Operating systems themselves will be rewritten. Because of the accelerated access to information this technology is bringing, experiments that were too marginal to be economically viable would be possible and within a few years I expect to see a swiss-army-knife tool that literally hacks, finds all bugs, trojans and backdoors in a computer system, and applies all known techniques to essentially completely bespoke customise your computer and software to your exact requirements, and your refinements also available to share on the internet and accelerate the improvements.
Simple compression is just aimed at saving money on storage. This kind of high level semantic aware compression is about saving time on turning a search expression into an intelligible and relevant answer based on the knowledge in the text.
Concluding rambles
I have been rather naughty and taken quite a little leisurely stroll into the zone of prime factors, modulo arithmetic, AI text manglers and compression algorithms, from my primary mission of building Indranet. I got a little bit over excited about the idea of playing with these prime factors for compression, but after some little bits of work I have mostly separated the useful from the not useful things on this subject, and in the future this work will see more development.
My current task on Indranet is finishing up the dynamically adjusting, secure and anonymising network packet dispatch system led me into some difficult concurrency puzzles, and a few days ago I got the encryption key change protocol on it working correctly.
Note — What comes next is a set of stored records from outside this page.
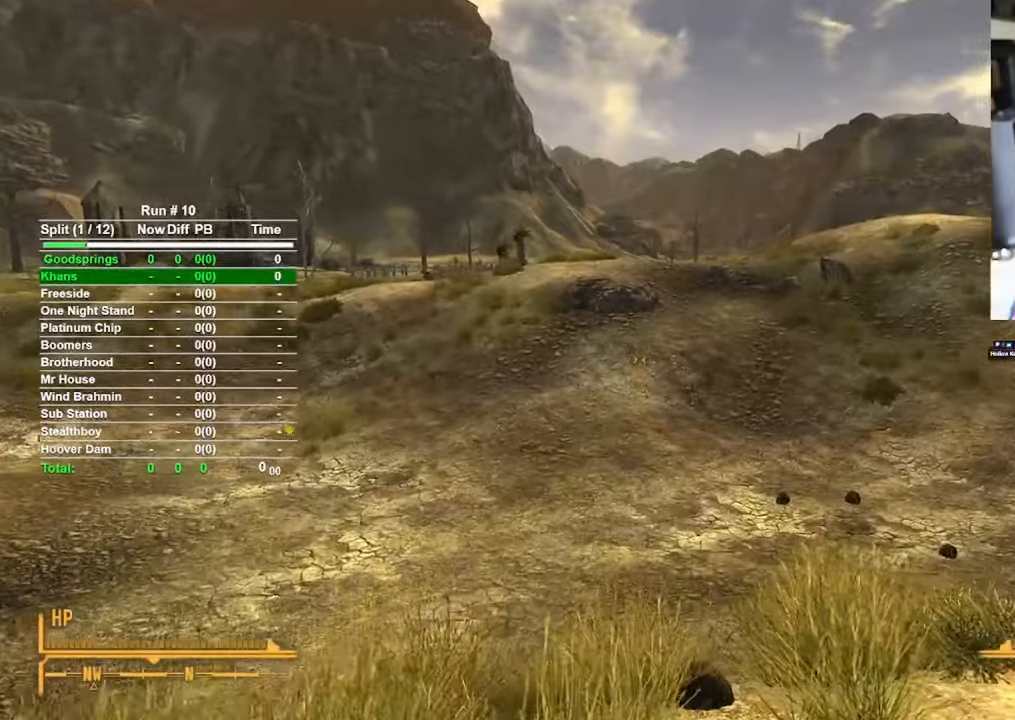
{"keys": ["w"], "mouse": [], "events": []}
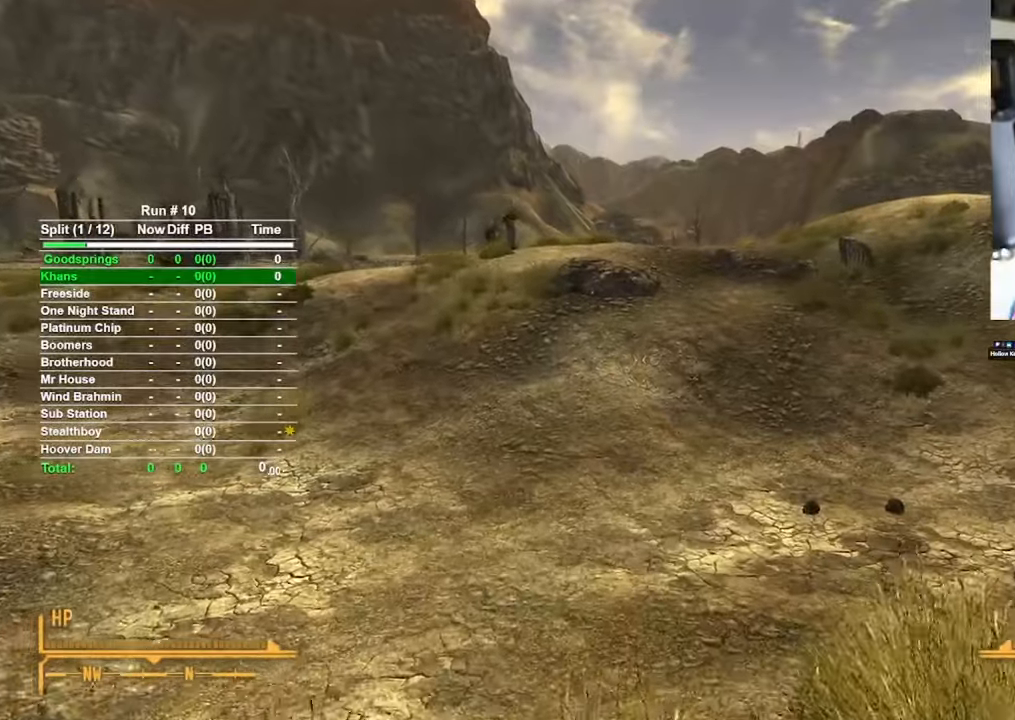
{"keys": ["w"], "mouse": [], "events": []}
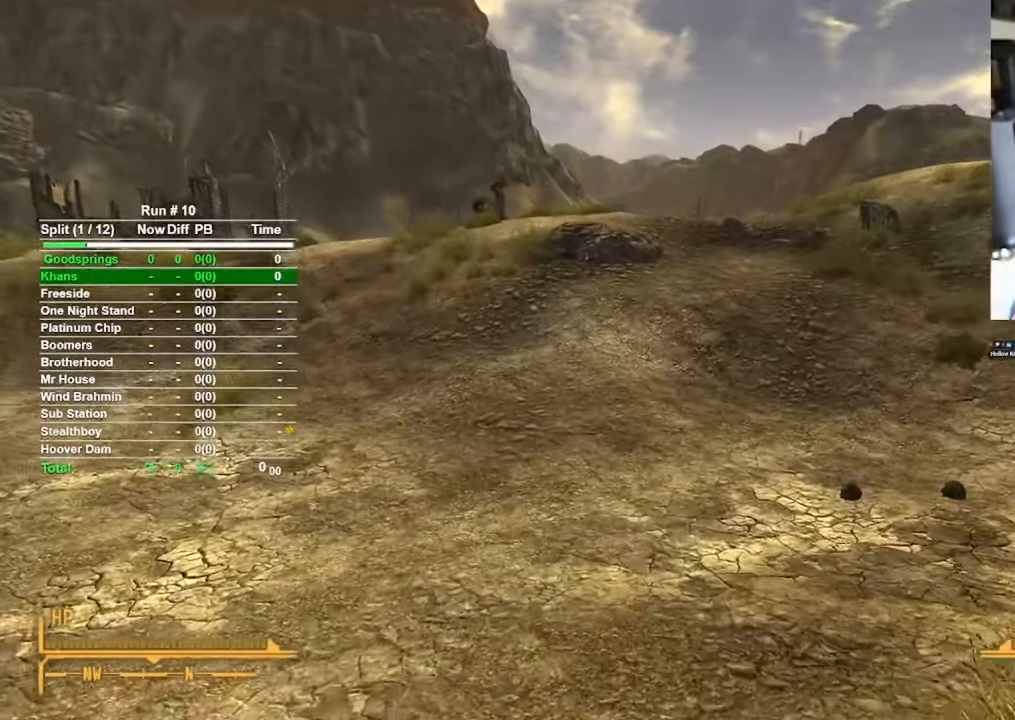
{"keys": ["w"], "mouse": [], "events": []}
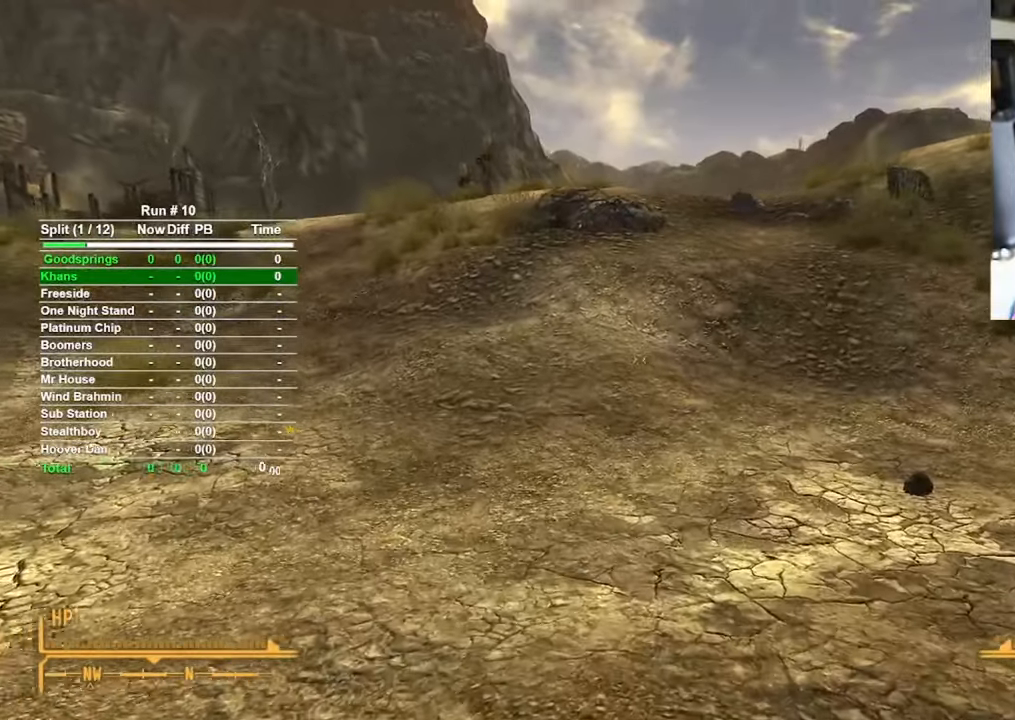
{"keys": ["w"], "mouse": [], "events": []}
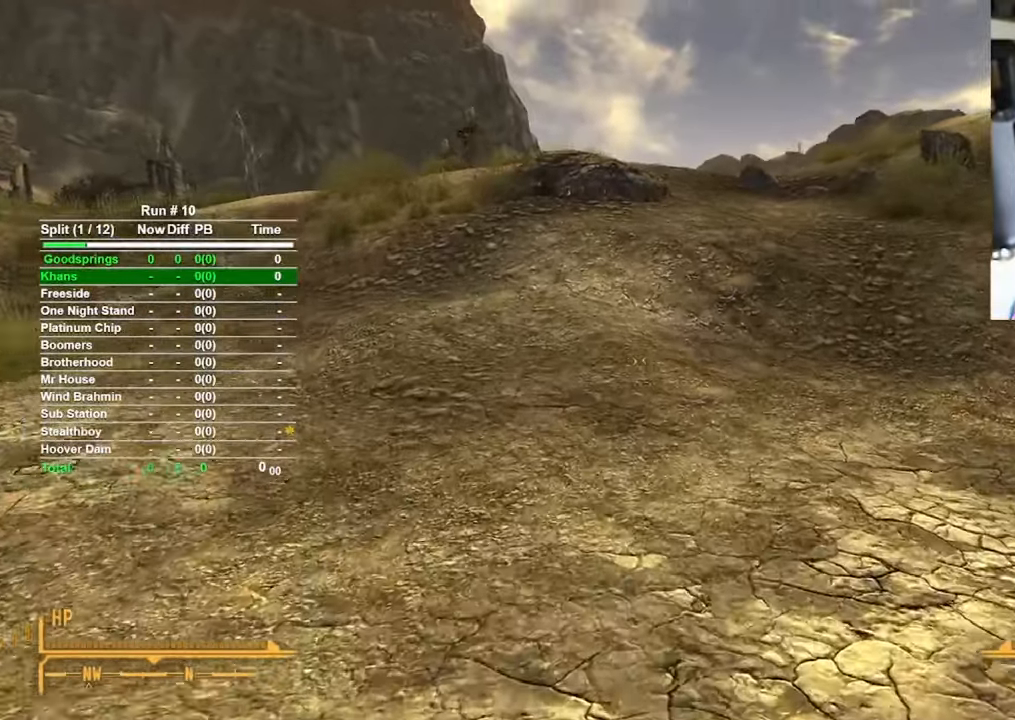
{"keys": ["w"], "mouse": [], "events": []}
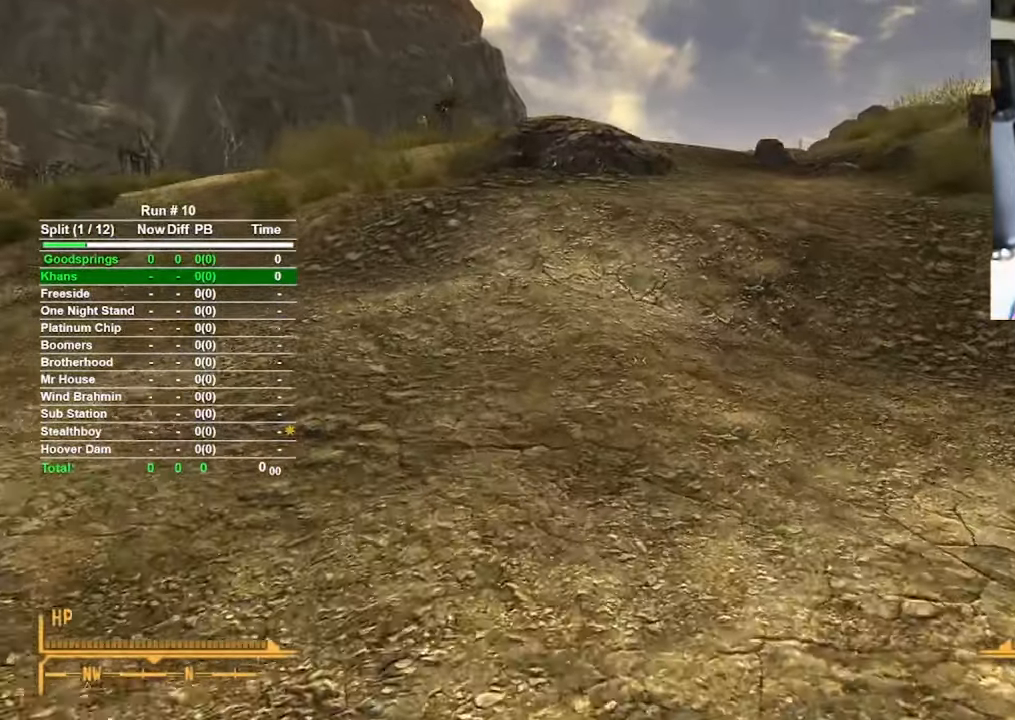
{"keys": ["w"], "mouse": [], "events": []}
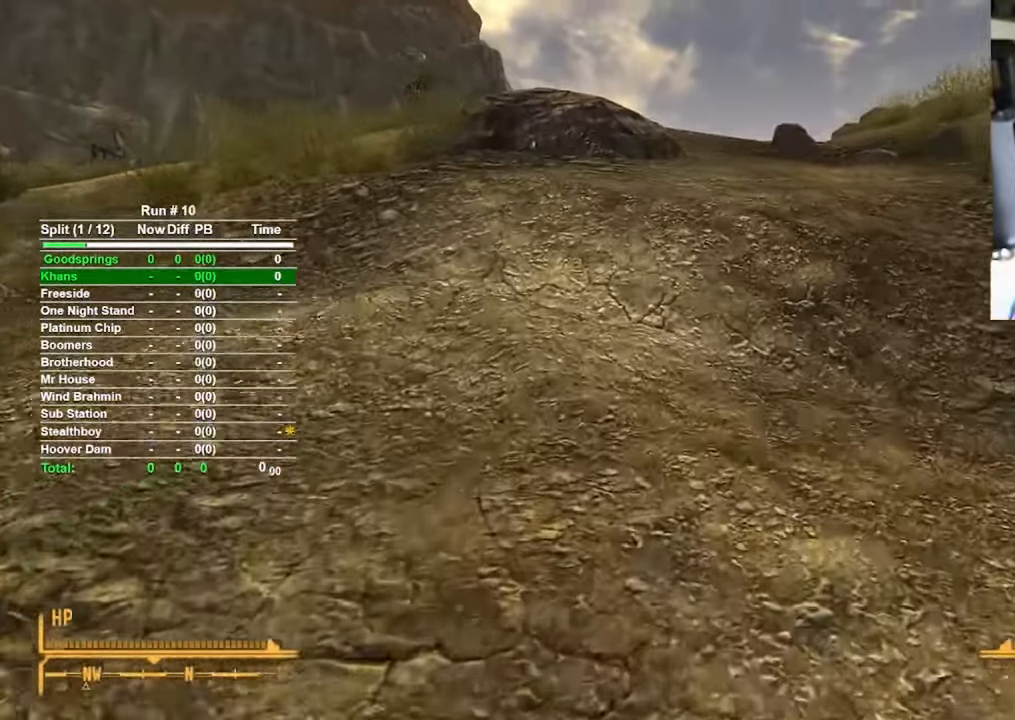
{"keys": ["w"], "mouse": [], "events": []}
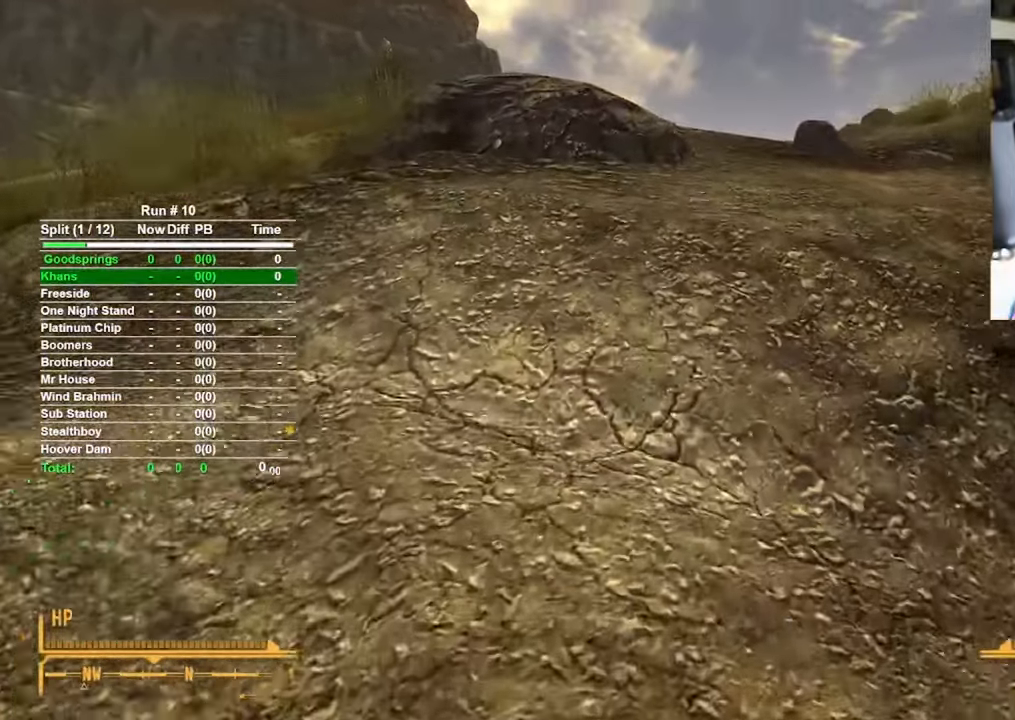
{"keys": ["w"], "mouse": [], "events": []}
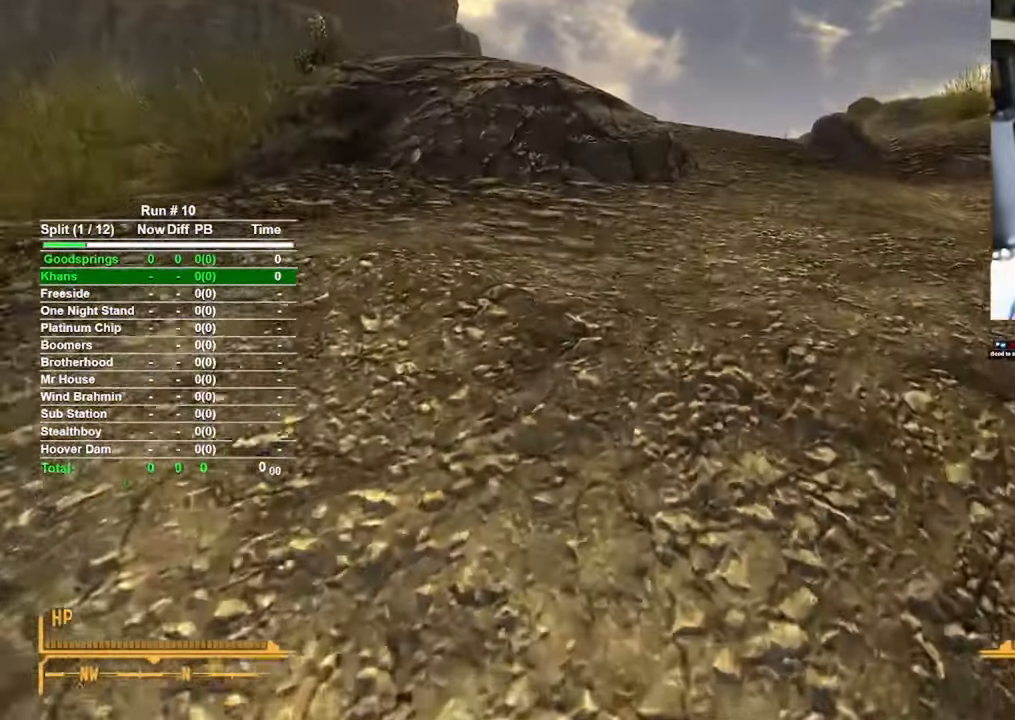
{"keys": ["w"], "mouse": [], "events": []}
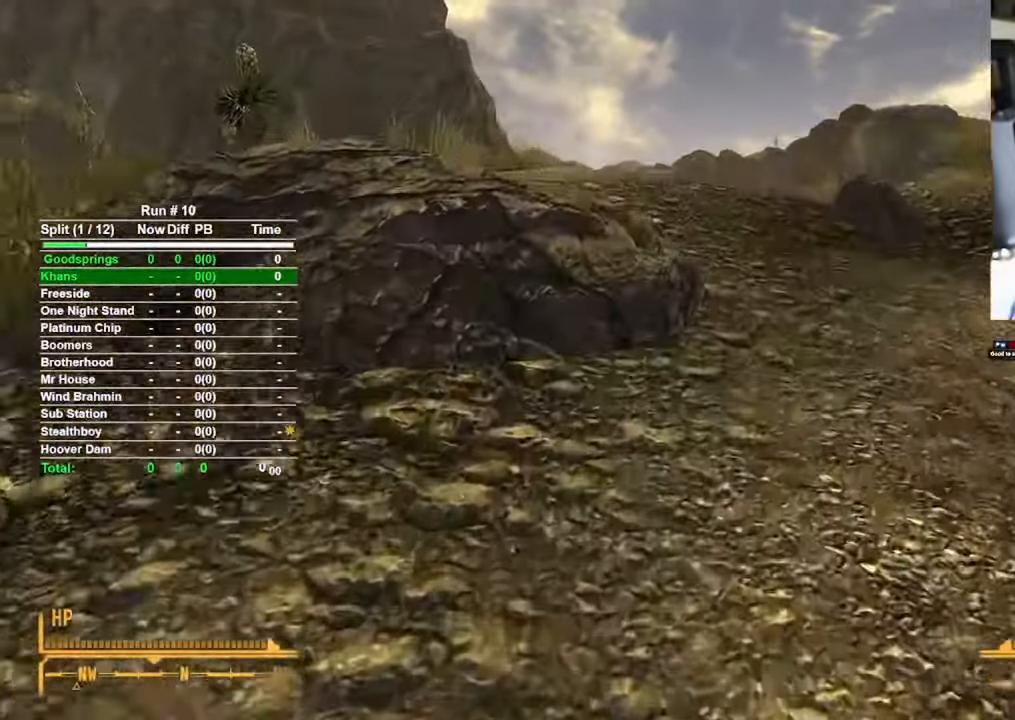
{"keys": ["w"], "mouse": [], "events": []}
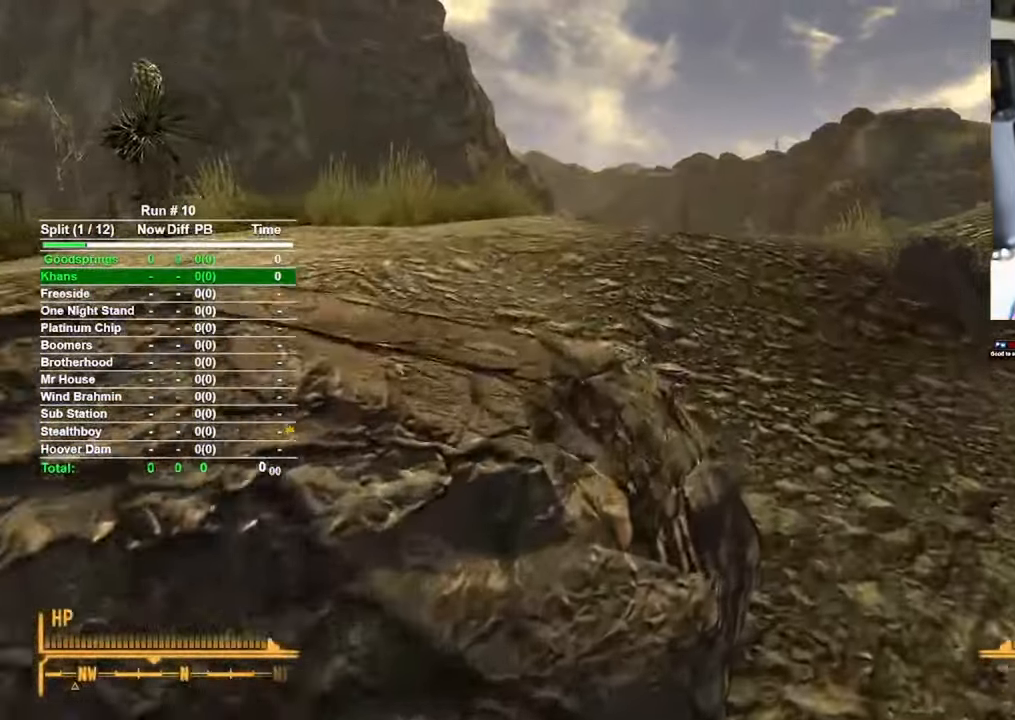
{"keys": ["w"], "mouse": [], "events": []}
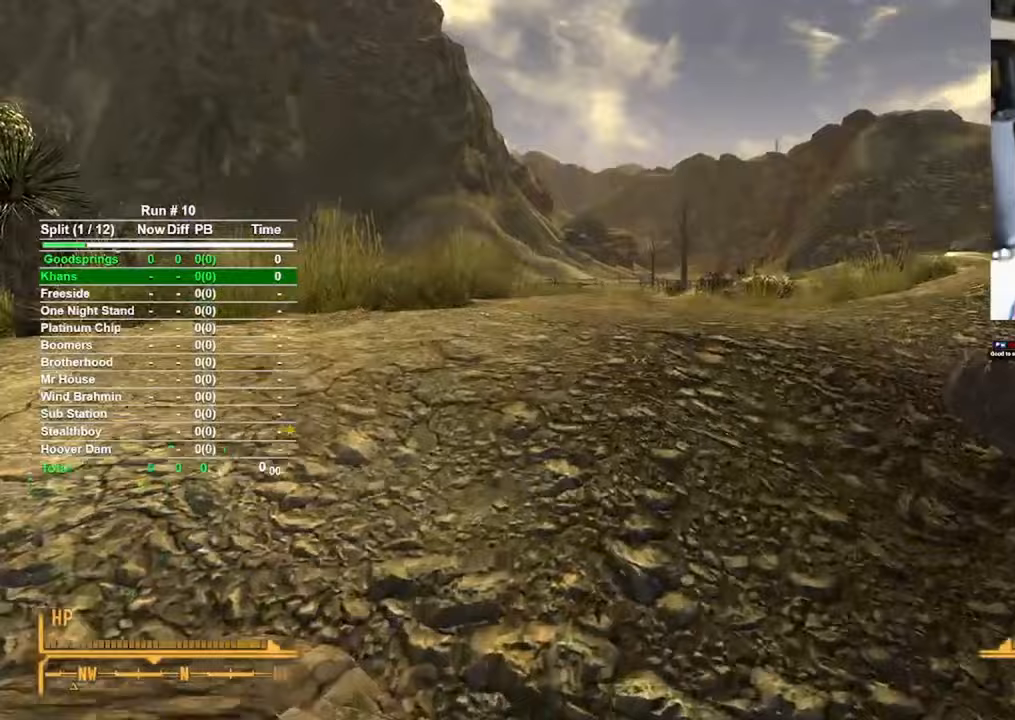
{"keys": ["w"], "mouse": [], "events": []}
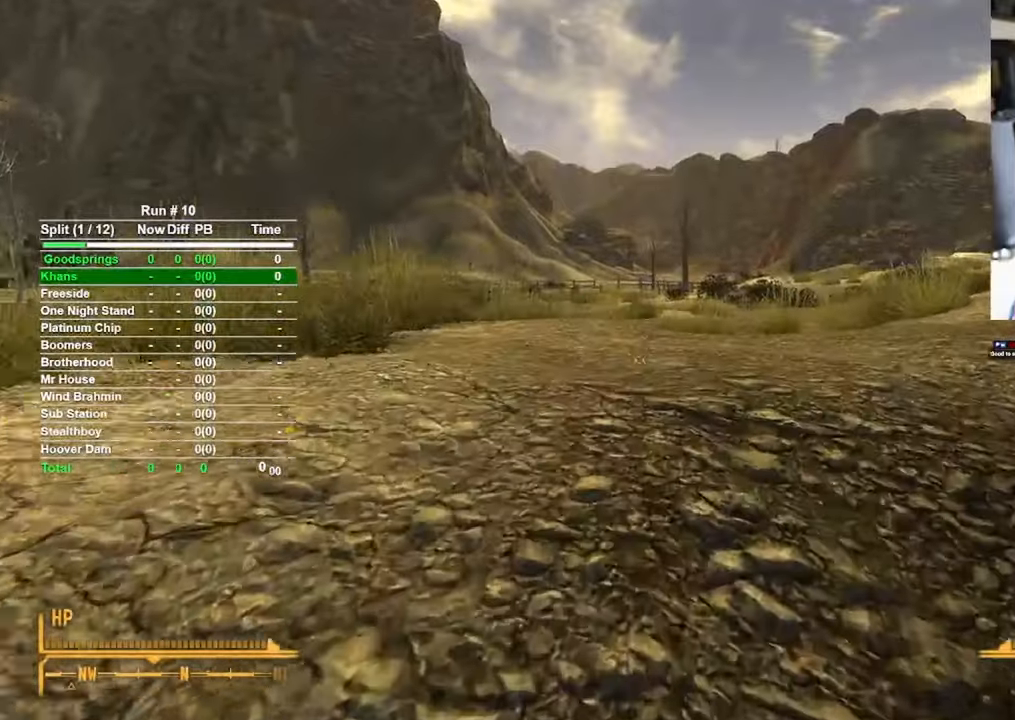
{"keys": ["w"], "mouse": [], "events": []}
I was way too excited about the primes. But then after that, the text manglers, being all the rage at the moment, made me realise that at some point in the future they are going to be replacing computer language compilers, and work like I am doing right now will become a lot easier for the parts where I am not really inventing anything new but just implementing something standard with a thin set of variations to it.
The reason why they will become the main programming tool is because they essentially are just like compilers. They tokenise text, generate syntax and grammar graphs, structure graphs, and then from this intermediate encoding spit out machine code that will implement it.
One of the most time consuming tasks for programmers, and how I come to get restless doing the coding at certain points, is refactoring. Bad names can make code hard to fix and extend. Badly laid out files in the repository can make it hard to find something at all.
AI's are not going to take our jobs. They are going to make it so that a lot more people can write, modify and extend software, eliminating all of the dumb stuff like bulk renames and restructures, without introducing errors or messing up your comments. The comments could even be automatically generated based on your starting points and the code around it.
This post is quite a rambling stream of consciousness, and you can see me discarding the ideas about data compression and elaborating each detail of how the same things are going on inside text manglers and where the technology is probably headed.
The thing that gets me excited the most about the AI tech is the possibility of being able to completely tailor my entire computing environment to my own, down to the last detail, and to be able to take new ideas and add them to the pile and with Indra and the whole web5 p2p thing coming, everyone sharing and riffing and refining, further accelerating the process of eliminating error from our lives.
A lot of people worry about the technology but when guys like me get through the development process and start to release what we have built with and inspired by these new technologies everyone will see. This will be the end of software conglomerates. Microsoft, Apple. Irrelevant.